Coop turned MEGAS' other hand into a giant drill this time and pushed it through Scootaloo's hind end. Straight through her young asshole, Coop forced the drill, making a slushie out of various organs. Scootaloo shrieked in complete anguish, unable to feel any other sense besides pain. Coop, Jamie and Kiva laughed until their sides hurt watching the look of absolute pain on the pony's face. Then, they stopped, pulled out the drill before hitting anything too vital and let her drop.
Now, only Sweetie Belle was left, watching as Scootaloo fell to the ground. Still not dead, she lied on the ground trying to scream. Her body was by now mutilated, and her muscles were spasming as she writhed in pain. Coop picked Sweetie Belle up, more gently this time and held her up to the car window to better see her fear and despair. She was begging for mercy, saying "I'll do anything, just please don't hurt me." Coop was unfazed. Giving her the middle finger, Coop grabbed her by the tail, and lifted her up over MEGAS' giant shoulder. Then, he brought the arm down, slamming her full force into the ground. Then, he picked her up again and repeated the process over and over.

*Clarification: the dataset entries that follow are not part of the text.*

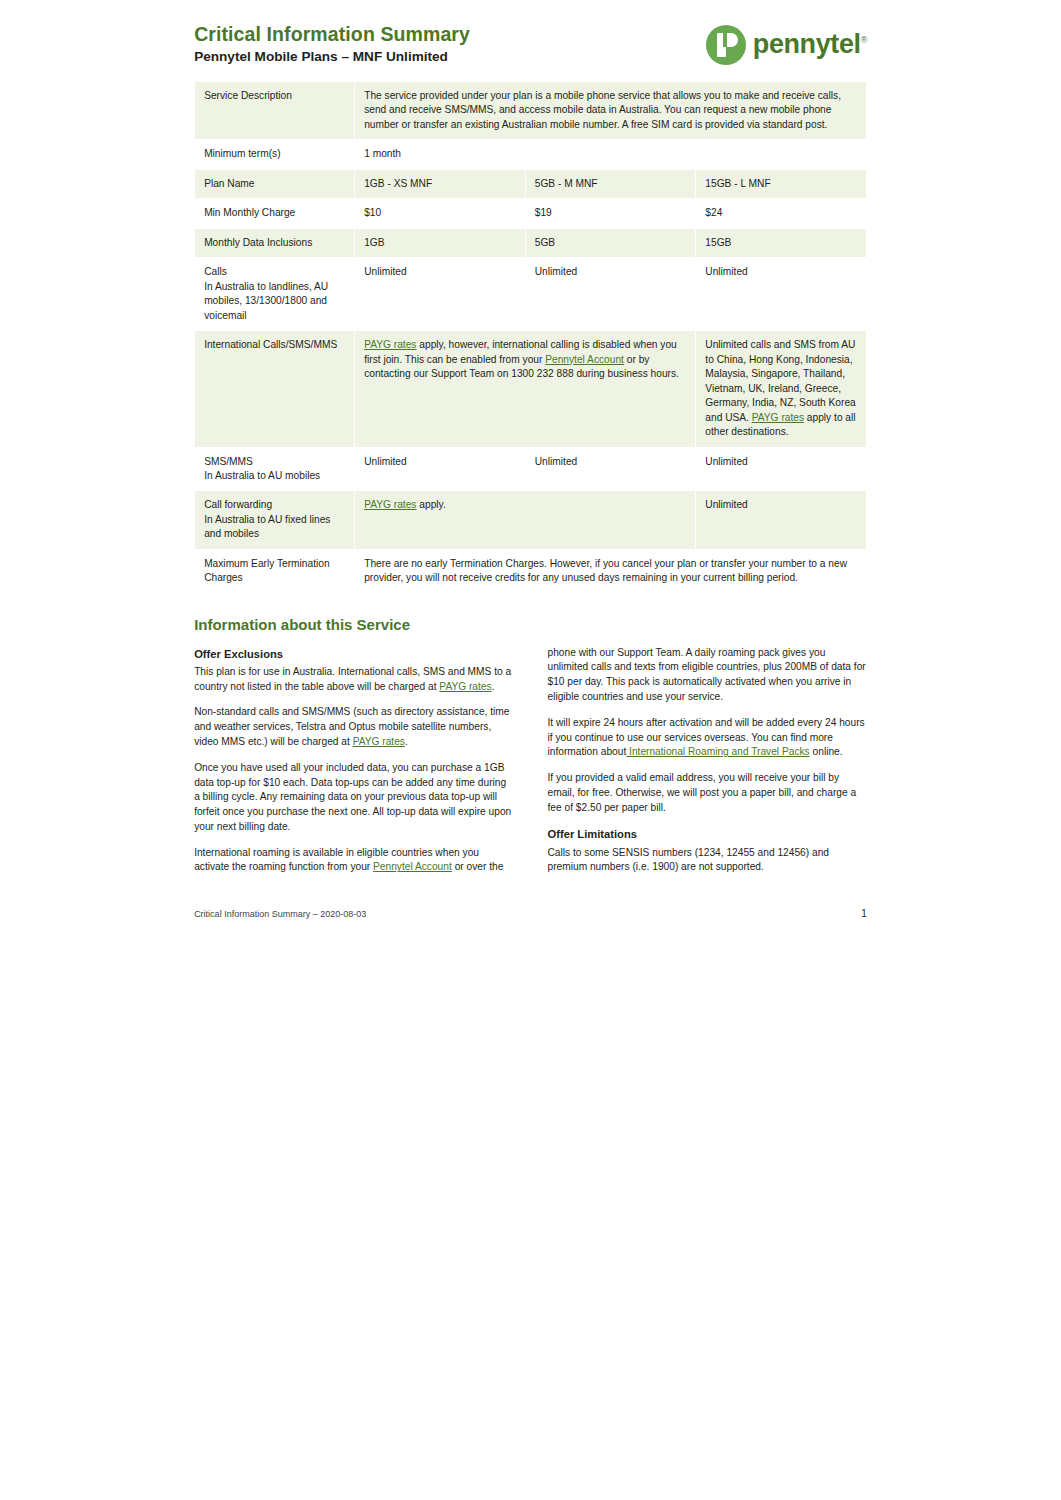Critical Information Summary
Pennytel Mobile Plans – MNF Unlimited
pennytel®
| Service Description | The service provided under your plan is a mobile phone service that allows you to make and receive calls, send and receive SMS/MMS, and access mobile data in Australia. You can request a new mobile phone number or transfer an existing Australian mobile number. A free SIM card is provided via standard post. |
| Minimum term(s) | 1 month |
| Plan Name | 1GB - XS MNF | 5GB - M MNF | 15GB - L MNF |
| Min Monthly Charge | $10 | $19 | $24 |
| Monthly Data Inclusions | 1GB | 5GB | 15GB |
| Calls In Australia to landlines, AU mobiles, 13/1300/1800 and voicemail | Unlimited | Unlimited | Unlimited |
| International Calls/SMS/MMS | PAYG rates apply, however, international calling is disabled when you first join. This can be enabled from your Pennytel Account or by contacting our Support Team on 1300 232 888 during business hours. | Unlimited calls and SMS from AU to China, Hong Kong, Indonesia, Malaysia, Singapore, Thailand, Vietnam, UK, Ireland, Greece, Germany, India, NZ, South Korea and USA. PAYG rates apply to all other destinations. |
| SMS/MMS In Australia to AU mobiles | Unlimited | Unlimited | Unlimited |
| Call forwarding In Australia to AU fixed lines and mobiles | PAYG rates apply. | Unlimited |
| Maximum Early Termination Charges | There are no early Termination Charges. However, if you cancel your plan or transfer your number to a new provider, you will not receive credits for any unused days remaining in your current billing period. |
Information about this Service
Offer Exclusions
This plan is for use in Australia. International calls, SMS and MMS to a country not listed in the table above will be charged at PAYG rates.
Non-standard calls and SMS/MMS (such as directory assistance, time and weather services, Telstra and Optus mobile satellite numbers, video MMS etc.) will be charged at PAYG rates.
Once you have used all your included data, you can purchase a 1GB data top-up for $10 each. Data top-ups can be added any time during a billing cycle. Any remaining data on your previous data top-up will forfeit once you purchase the next one. All top-up data will expire upon your next billing date.
International roaming is available in eligible countries when you activate the roaming function from your Pennytel Account or over the phone with our Support Team. A daily roaming pack gives you unlimited calls and texts from eligible countries, plus 200MB of data for $10 per day. This pack is automatically activated when you arrive in eligible countries and use your service.
It will expire 24 hours after activation and will be added every 24 hours if you continue to use our services overseas. You can find more information about International Roaming and Travel Packs online.
If you provided a valid email address, you will receive your bill by email, for free. Otherwise, we will post you a paper bill, and charge a fee of $2.50 per paper bill.
Offer Limitations
Calls to some SENSIS numbers (1234, 12455 and 12456) and premium numbers (i.e. 1900) are not supported.
Critical Information Summary – 2020-08-03
1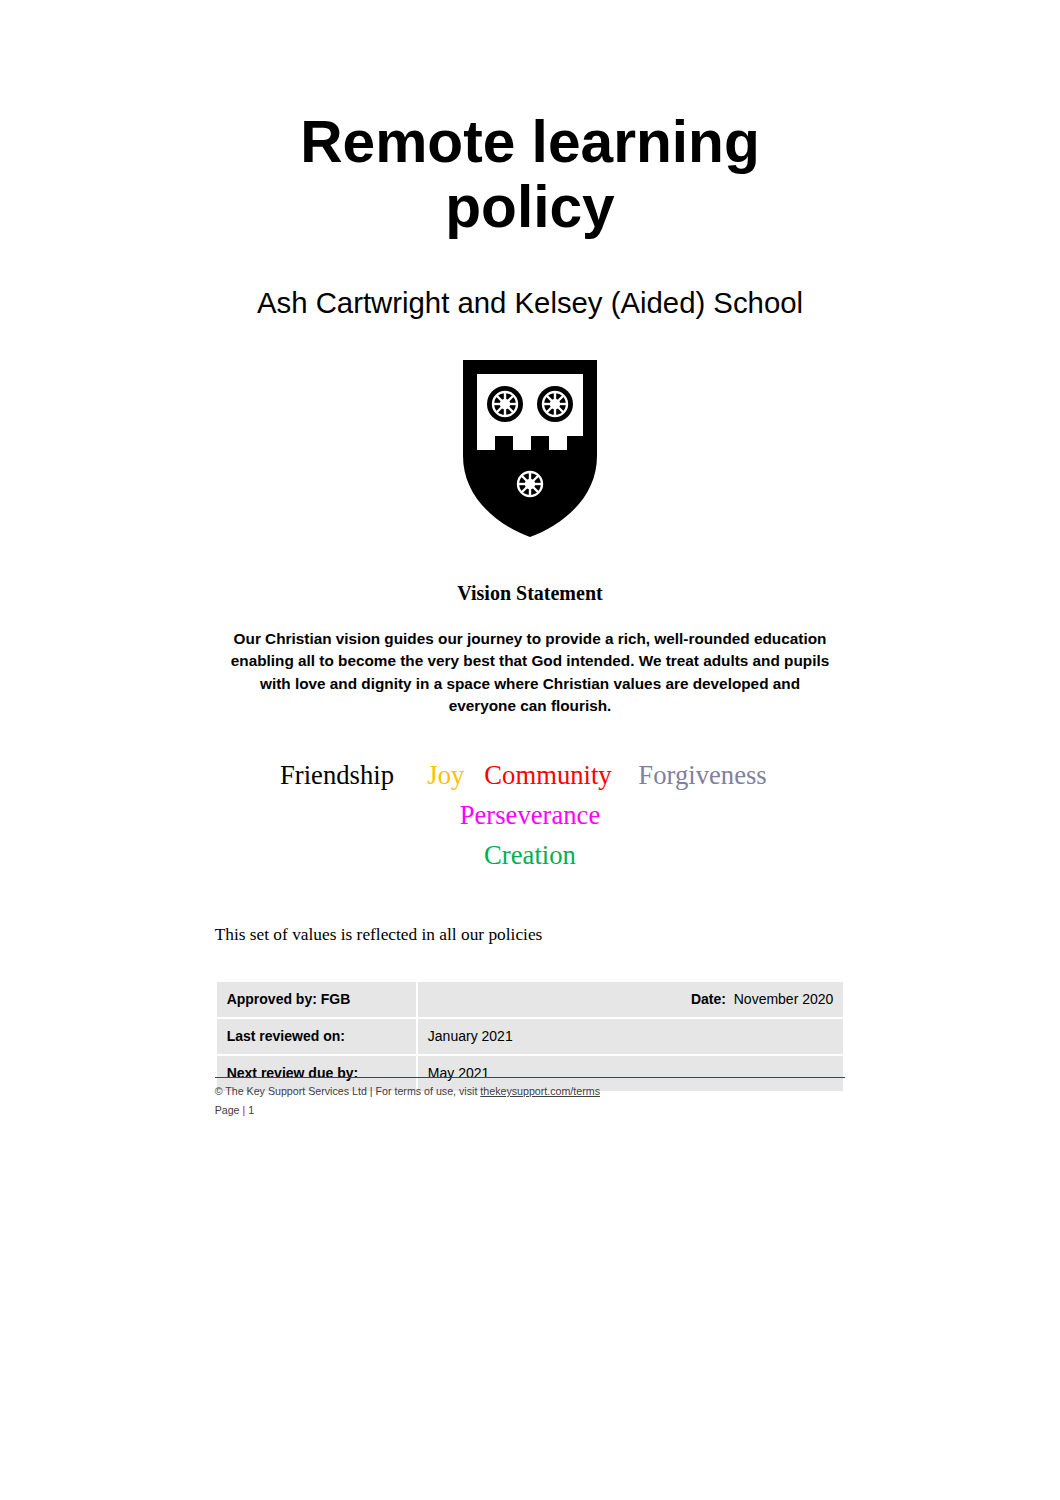Remote learning policy
Ash Cartwright and Kelsey (Aided) School
Vision Statement
Our Christian vision guides our journey to provide a rich, well-rounded education enabling all to become the very best that God intended. We treat adults and pupils with love and dignity in a space where Christian values are developed and everyone can flourish.
Friendship Joy Community Forgiveness Perseverance
Creation
This set of values is reflected in all our policies
| Approved by: FGB | Date: November 2020 |
| Last reviewed on: | January 2021 |
| Next review due by: | May 2021 |
© The Key Support Services Ltd | For terms of use, visit thekeysupport.com/terms
Page | 1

By now, all three of the Cutie Mark Crusaders were broken, almost dead sacks of pony flesh, barely breathing. Coop and his friends, by contrast, were wiping tears of laughter from their eyes as they prepared for one final assault. Coop had MEGAS pick all three of them off the ground and this time started wrapping them up like a rope. With their broken bones, they didn't wrap too well, but Coop pulled them tighter, and tighter until their spines started to snap. One by one, all three of them died, the last sparks of life snuffed out as their spinal column was severed.
Coop, now finished here, dropped the mutilated pony thing to the ground and stepped on it as he went on his way to find Pinkie Pie
To be Continued
This chapter is dedicated to Howard Stern, the radio personality who first introduced me to bronies, and the man who let me know how sick and perverted they are. Also, as a side note, I didn't know how many ponies were in the Cutie Mark Crusaders. I looked it up online, and I still don't know if it's 3, 4 or 5. I also don't really care. This show sucks anyway.